And who could have blamed me if I decided to pass on going to church? When I looked at the Weather Channel icon in the corner of my laptop screen, it showed 6º F. outside. But, just before 10 a.m. Susie and I trundled to the bus stop on High St. It was cold, but the sun was shining and there was no wind, so it was bearable. I even had to remind myself to put on my gloves!
There was nothing to deplete my physical or mental energy during or after the service. Last week required emotional and cerebral energy, because during coffee hour in Fellowship Hall, the young people of the church (Susie included) danced in a flash mob in honor of Dr. King's birthday. (They danced to DJ Casper's "Cha Cha Slide.") It was exhilarating to watch, even though I knew about it beforehand, both from Susie and from the Religious Education Director's parents' blog.
Susie's wearing the yellow shirt. Stationary pictures
don't do a flash mob justice, but my Kodak Easy Share
is not that wonderful for motion pictures.

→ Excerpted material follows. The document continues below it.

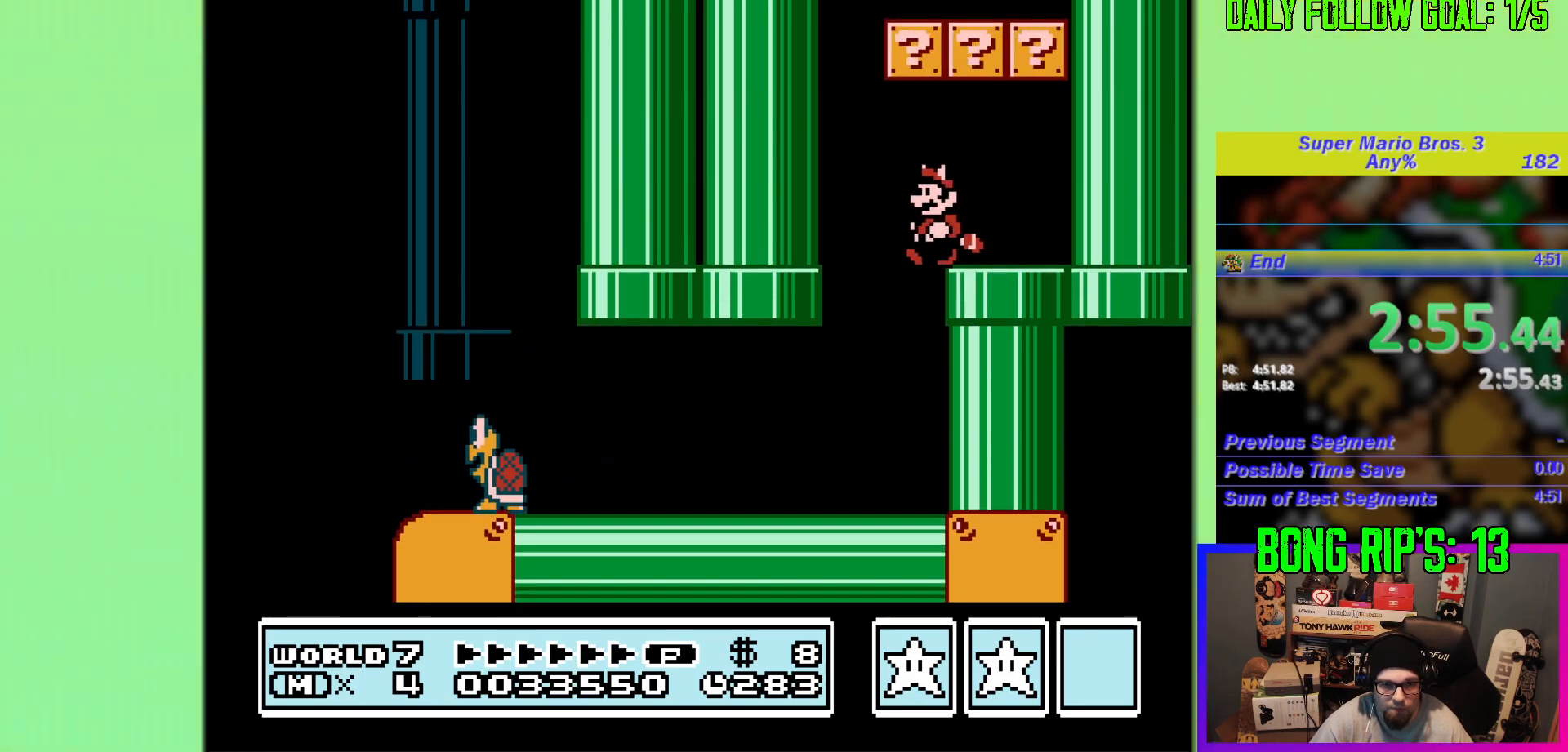
{"buttons": ["B", "DPAD_UP", "DPAD_LEFT"], "events": []}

Once the pandemonium around the flash mob subsided last week, I sent Susie home alone on the bus so I could hear a talk by my friend Don Rice, "Art with an Attitude." He was displaying part of his massive collection of underground and alternative newspapers and publications of both the Left and Right, when the radical politics of the 1960s and 1970s coincided with cost-effective and less labor-intensive methods of printing. He hung mounted and framed front pages from many magazines, and displayed a potpourri of newspapers, pamphlets, and journals from all political persuasions.
|Don didn't display any publications from the Flat Earth|
Society, but he did present a cross-section, everything
from the High I.Q. Bulletin to The Objectivist, the Holy
Writ of Randroids worldwide.
|Don cleverly published a digest of readings from the ultra-|
Left and -Right literature printed by small presses in the U.S.
He called it The Agitator, and it is visible at the top left, near
an issue of Gerald L.K. Smith's The Cross and the Flag.